3) I have also asked the web for the longest amount of time between a problem being posed and solved. FLT seems to be the winner with 358 years, though I think the number is too precise since it not quite clear when it was posed. I have another candidate but you might not want to count it: The Greek Constructions of trisecting an angle, duplicating the cube, and squaring the circle. The problem is that the statement:

In 400BC the Greeks posed the question: Prove or Disprove that one can trisect an angle with a ruler and compass

is false on many level:

a) Nobody thought of prove or disprove back in 400BC (and that date is to precise). 

b) Why would a compass, which helps you find where North is, help you with this problem?

(ADDED LATER: Some of the comments indicate that people do not know that point b is a joke. Perhaps not a good joke, but a joke.) 

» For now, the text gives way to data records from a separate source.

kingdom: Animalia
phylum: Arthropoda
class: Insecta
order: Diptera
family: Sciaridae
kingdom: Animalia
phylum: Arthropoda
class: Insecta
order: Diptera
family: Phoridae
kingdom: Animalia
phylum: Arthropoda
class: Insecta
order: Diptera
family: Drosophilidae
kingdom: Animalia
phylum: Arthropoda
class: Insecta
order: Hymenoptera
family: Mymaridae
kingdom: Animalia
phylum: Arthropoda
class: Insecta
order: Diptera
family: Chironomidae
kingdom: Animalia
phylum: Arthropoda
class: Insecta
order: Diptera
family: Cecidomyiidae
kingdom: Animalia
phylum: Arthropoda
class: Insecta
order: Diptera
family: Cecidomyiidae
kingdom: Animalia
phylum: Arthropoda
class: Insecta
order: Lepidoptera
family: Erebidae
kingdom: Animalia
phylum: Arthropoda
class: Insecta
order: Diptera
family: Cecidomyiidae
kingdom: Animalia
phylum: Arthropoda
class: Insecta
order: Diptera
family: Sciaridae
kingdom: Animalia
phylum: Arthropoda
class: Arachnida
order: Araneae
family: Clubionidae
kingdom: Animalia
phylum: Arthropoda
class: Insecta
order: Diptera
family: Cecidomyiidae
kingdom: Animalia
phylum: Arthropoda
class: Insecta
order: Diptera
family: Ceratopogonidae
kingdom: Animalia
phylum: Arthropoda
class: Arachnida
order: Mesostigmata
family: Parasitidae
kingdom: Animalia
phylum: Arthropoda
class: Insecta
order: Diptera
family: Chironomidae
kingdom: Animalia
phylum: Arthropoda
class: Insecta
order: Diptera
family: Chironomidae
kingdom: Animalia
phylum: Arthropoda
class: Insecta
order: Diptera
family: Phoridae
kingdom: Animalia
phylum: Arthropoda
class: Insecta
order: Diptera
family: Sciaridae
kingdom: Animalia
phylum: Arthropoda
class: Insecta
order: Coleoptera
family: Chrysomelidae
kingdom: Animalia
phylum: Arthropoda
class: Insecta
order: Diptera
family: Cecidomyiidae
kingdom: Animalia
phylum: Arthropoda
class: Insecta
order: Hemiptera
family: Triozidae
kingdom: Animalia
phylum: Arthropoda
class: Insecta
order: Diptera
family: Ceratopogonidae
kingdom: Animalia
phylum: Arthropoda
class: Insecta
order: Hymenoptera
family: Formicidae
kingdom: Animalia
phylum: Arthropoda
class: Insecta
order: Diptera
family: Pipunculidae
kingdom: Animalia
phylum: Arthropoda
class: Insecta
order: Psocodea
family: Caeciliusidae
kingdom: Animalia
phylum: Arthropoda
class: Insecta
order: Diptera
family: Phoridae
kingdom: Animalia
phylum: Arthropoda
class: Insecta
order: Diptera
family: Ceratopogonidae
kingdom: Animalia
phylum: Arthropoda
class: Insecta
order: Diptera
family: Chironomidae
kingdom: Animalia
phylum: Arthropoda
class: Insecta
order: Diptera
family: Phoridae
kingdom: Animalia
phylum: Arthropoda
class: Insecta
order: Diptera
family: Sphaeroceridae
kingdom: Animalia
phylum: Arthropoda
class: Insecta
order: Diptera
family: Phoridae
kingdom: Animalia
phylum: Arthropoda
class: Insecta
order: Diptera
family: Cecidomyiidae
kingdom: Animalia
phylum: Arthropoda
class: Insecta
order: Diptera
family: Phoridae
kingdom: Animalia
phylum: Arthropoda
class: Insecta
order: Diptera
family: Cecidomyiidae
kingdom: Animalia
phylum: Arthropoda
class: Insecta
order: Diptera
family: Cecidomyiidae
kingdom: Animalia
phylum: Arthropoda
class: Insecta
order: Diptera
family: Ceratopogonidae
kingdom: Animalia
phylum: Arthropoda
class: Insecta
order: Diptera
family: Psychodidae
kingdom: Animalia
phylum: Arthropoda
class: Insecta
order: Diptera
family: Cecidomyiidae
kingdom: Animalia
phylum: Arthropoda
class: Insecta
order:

SO, when was it POSED in the modern sense is much harder to say. For more on this problem see the book Tales of Impossibility or read my review of it here.

(ADDED LATER: A comment pointed out that the constructing a trisection (and duplicating a cube and squaring the circuit) were proven impossible. I knew that but forgot to say it., and make the point of the very long time between posing and solving, so I will elaborate here:

1837: Wantzel showed that there is no way to, with a straightedge and compass, trisect an angle or duplicate the cute. This used Field Theory.

1882: Lindemann showed pi was transcendental and hence there is no straightedge and compass construction to square the circle.

So one could say it took 1882+400 years to solve the problem, but as noted above, to say the problem was posed in 400BC is not really right.)

4) Songs are needed for the other problems on this list UNION the Millennium problem. The Hodge Conjecture would be a challenge. I DID see some songs on You Tube that claimed to be about some of these problems, but they weren't. Some were instrumentals and some seemed to have no connection to the math.

5) Other lists I've seen include:

a) Prove there are no odd perfect numbers. That seems to be hard. This could have been posed before FLT was posed, but its hard to say.

b) Prove the following are transcendental: pi + e, the Euler-Mascheroni. There are other open problems here as well. 

These lists make me think more carefully about what I mean by HARD and PROBLEM and even MATH.